The Canada-based operator is designing a constellation of 117 satellites for broadband connectivity and launched Phase 1 LEO in January on an Indian Polar Satellite Launch Vehicle. Significantly for Global Eagle, this collaboration includes user terminal development, and the in-flight and at-sea testing of LEO-compatible hardware. Global Eagle will test its newly developed mechanically steered Ka-band antenna, which is compatible with current installation architecture and supplemental type certificates. However, the company notes that aviation antennas will evolve over the next five years and plans Ka, Ku and next-generation antennas in service. Because the challenge associated with LEO networks lies in the inter-satellite links with the ground segment, Global Eagle having influence over the development of LEO systems’ ground segment architecture may prove crucial.
“In the next five years, we will be working diligently on building out the product and service offerings to take full advantage of the unique performance and capability that LEO constellations offer to our IFC, maritime and land customers,” said Glenn Latta, COO of connectivity for Global Eagle. “At the tail end of that five-year period, we expect to be delivering our customers a hybrid network, mixing GEO and LEO constellations with Global Eagle’s leading network management expertise to offer our customers right path, right performance services based on end-user need.”

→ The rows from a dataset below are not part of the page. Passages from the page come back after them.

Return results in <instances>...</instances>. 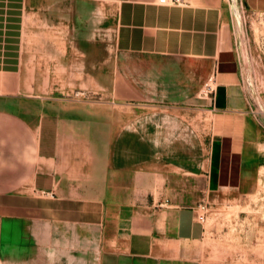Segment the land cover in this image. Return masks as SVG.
<instances>
[{
  "label": "crops",
  "instance_id": "1",
  "mask_svg": "<svg viewBox=\"0 0 264 264\" xmlns=\"http://www.w3.org/2000/svg\"><path fill=\"white\" fill-rule=\"evenodd\" d=\"M106 2L116 6L114 59L124 102L137 109L109 150L108 170L135 184L134 199L119 201L117 246L103 244L104 208L90 190L96 180L74 143L77 132L58 113L36 114L0 97V264H201L207 226L180 200L191 194L193 177L214 193L240 182L250 99L225 52L220 11L199 0ZM246 4L264 11V0ZM55 26L56 70L72 71L63 27ZM6 62L0 55V76L9 71V80L16 67ZM211 79L214 93L201 96ZM144 103L197 104L210 120L208 139L201 141L182 112L145 114L138 110ZM175 173L189 178L182 190L175 189Z\"/></svg>",
  "mask_w": 264,
  "mask_h": 264
},
{
  "label": "rangeland",
  "instance_id": "2",
  "mask_svg": "<svg viewBox=\"0 0 264 264\" xmlns=\"http://www.w3.org/2000/svg\"><path fill=\"white\" fill-rule=\"evenodd\" d=\"M199 1L221 13L225 52L235 60L250 99L249 125L240 182L214 193L203 179L193 177L191 194L180 203L205 214L201 264H264V11L252 10L246 0ZM56 22L63 27L64 62L76 68L72 71L56 70L61 51ZM115 25L116 6L106 0H0V55L16 67L9 80V71L2 70L0 97L14 98L36 114L58 113L77 132L74 143L81 145V158L90 161L88 176L96 180L90 190L94 188L104 208L100 235L112 250L118 240L119 201H131L135 184L129 175L108 170L109 150L137 110L124 102L125 89L115 69ZM201 96L208 97L204 88ZM156 105L140 104L138 110L182 112L206 142L210 120L197 104ZM184 180L188 184L187 176L175 173V189L182 190ZM124 185L127 190L121 192ZM142 199L146 201L145 195Z\"/></svg>",
  "mask_w": 264,
  "mask_h": 264
},
{
  "label": "built area",
  "instance_id": "3",
  "mask_svg": "<svg viewBox=\"0 0 264 264\" xmlns=\"http://www.w3.org/2000/svg\"><path fill=\"white\" fill-rule=\"evenodd\" d=\"M169 0H159L161 3H168ZM172 3L178 4L180 0H171ZM206 96L212 95L215 90V81L214 79H211L207 84L204 86ZM202 210H204V207H202ZM199 221L205 220V214L198 215Z\"/></svg>",
  "mask_w": 264,
  "mask_h": 264
}]
</instances>
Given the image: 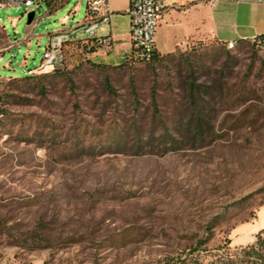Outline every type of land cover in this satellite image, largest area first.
<instances>
[{
    "label": "rangeland",
    "instance_id": "rangeland-1",
    "mask_svg": "<svg viewBox=\"0 0 264 264\" xmlns=\"http://www.w3.org/2000/svg\"><path fill=\"white\" fill-rule=\"evenodd\" d=\"M3 1L0 47L1 27L13 45L0 53V78L40 66L52 34L70 40L60 76L0 80V264H167L193 250L199 264H220L255 241L256 41H195L168 59L105 65L82 25L87 0Z\"/></svg>",
    "mask_w": 264,
    "mask_h": 264
},
{
    "label": "crops",
    "instance_id": "crops-1",
    "mask_svg": "<svg viewBox=\"0 0 264 264\" xmlns=\"http://www.w3.org/2000/svg\"><path fill=\"white\" fill-rule=\"evenodd\" d=\"M68 0H64L63 3ZM61 2V4H63ZM87 21V16L84 23ZM129 0H111L109 21L104 24L100 35L112 38L113 47L107 58L117 60L121 53L131 51L133 44L129 36ZM4 46L0 53L13 44L9 42L5 29ZM264 35V0H170L162 20L154 34V48L161 54L175 51L179 47L202 40H215L221 43L238 40H252ZM101 48L97 53L105 55ZM2 57H0V60ZM39 67V66H38ZM29 69L26 74L39 72ZM2 77L1 79H10ZM260 229L264 228V204L259 210ZM242 230H246L242 227Z\"/></svg>",
    "mask_w": 264,
    "mask_h": 264
},
{
    "label": "built area",
    "instance_id": "built-area-1",
    "mask_svg": "<svg viewBox=\"0 0 264 264\" xmlns=\"http://www.w3.org/2000/svg\"><path fill=\"white\" fill-rule=\"evenodd\" d=\"M50 2L54 0H21L10 1L16 4H24L26 7L39 5L40 2ZM111 0H87V21L83 23L84 32L88 37L94 38L105 49H111L112 38L100 35L104 30V24L109 21V3ZM215 3L218 0H210ZM4 1L0 0V7ZM170 5V0H129L130 26L129 36L134 47H141L143 54L147 55L154 47V34L163 18L166 8ZM70 32H57L48 37V43L43 53V59L38 67L39 70L54 68L56 64L63 61V48L70 40ZM252 40L261 46V38ZM229 48V42L226 43Z\"/></svg>",
    "mask_w": 264,
    "mask_h": 264
},
{
    "label": "trees",
    "instance_id": "trees-1",
    "mask_svg": "<svg viewBox=\"0 0 264 264\" xmlns=\"http://www.w3.org/2000/svg\"><path fill=\"white\" fill-rule=\"evenodd\" d=\"M86 12H87V8H86ZM259 37H262V36H259ZM87 39H90L96 45L95 49L92 50L94 53L97 52L98 49L104 48L103 45L98 43L94 38L87 37ZM234 42L236 43L237 41H234ZM110 50L111 49H108L107 50L108 52H106L105 55H99L98 62L105 64V65L123 64L135 58H139L140 60L150 62V61H159L163 59H168L174 56L173 52L161 54L154 47L147 55H145L143 54V50L141 47L133 46L131 51L124 53L117 60L113 61L107 58V55ZM62 62L56 64L55 67L51 69L52 71L50 70V71H47L46 73H41V74L29 73L22 77H13V78L6 79V80H13V81L34 80L36 81V84H40V81H42L45 78L60 76L61 74L60 66ZM39 88L43 89L44 87L40 86ZM196 90L197 89L195 85L191 87L192 93ZM194 122L197 128H202L203 123L199 117L196 118ZM194 251L195 250H193L191 253H188L182 256V258L180 257L172 258L170 259V261H168L167 264H199L198 259H196L193 256ZM229 255L230 256L226 255L225 257L223 255H219V258H218L219 261H217V263H220V264H264V231H261L256 235L255 241L252 244H249L245 247L236 248Z\"/></svg>",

Using Phase 1 LEO, the parties will focus on airline and large cruise ship applications in polar and high-latitude regions, and passenger use-cases globally that leverage sub-50 millisecond latency for data-intensive applications. Global Eagle is an existing customer of Telesat GEO satellites, providing high-performing wireless broadband to its airline and cruise passengers. Due to Telesat’s open architecture, Global Eagle’s customers are provided an easy upgrade path to add LEO capacity to existing GEO systems. This means that Telesat LEO would seamlessly fill the gaps in the coverage map of Ka-band satellites.